International Journal of Multidisciplinary: Applied Business and Education Research Vol. 6 No. 10 (2025): International Journal of Multidisciplinary: Applied Business and Education Res
Publisher : Future Science / FSH-PH Publications

Show Abstract | Download Original | Original Source | Check in Google Scholar | DOI: 10.11594/ijmaber.06.10.35

Abstract

This narrative-plus-structured literature review examines how repatriated Overseas Filipino Workers in the Philippines move from necessity entrepreneurship to sustainable medium-scale enterprises and where support systems fall short. Sources from 2019 to 2025 were screened for methodological clarity and local relevance, then synthesized across five lenses: finance and cash discipline; governance and compliance; managerial capability and operating discipline; market access and supply-chain linkages; and technology and digitalization.
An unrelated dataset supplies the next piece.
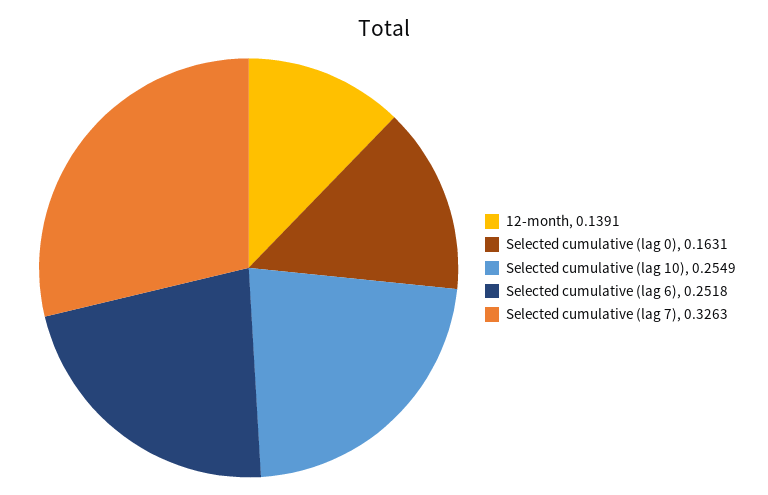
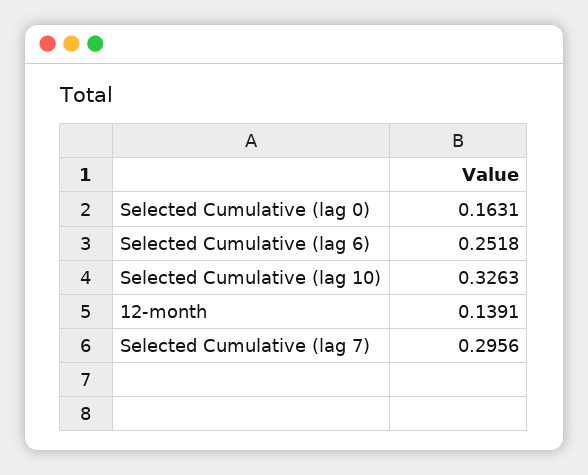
Selected cumulative (lag 10): 0.2549 -> 0.3263
Selected cumulative (lag 7): 0.3263 -> 0.2956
The synthesis finds that while the ecosystem lowers entry barriers for micro start-ups, the pathway to scale remains thin. Lender legibility is uneven. Formalization and e-documentation requirements slow participation in formal markets. Supervisory depth and operating cadence often stall during the shift from founder-run to professionally managed. Accreditation and purchase-order documentation are pivotal for stable demand and financing unlocks. Basic digital tools shorten cycles and reduce errors when integrated into daily work. An actionable bundle emerges: monthly close within 10 days, a 13-week cash forecast, a compliance calendar and approvals policy, onboarding to e-invoicing and digital payments embedded in accounting and order tracking, a buyer documentation pack with on-time-in-full tracking, and supplier-focused coaching to build lender legibility. Moving from micro to medium scale is most likely when these elements operate together. Policy should test this bundle using longitudinal cohorts and quasi- experimental designs. Future research should track adoption fidelity, heterogeneity by sector and region, and lender responses to improvements in documentation and cash discipline.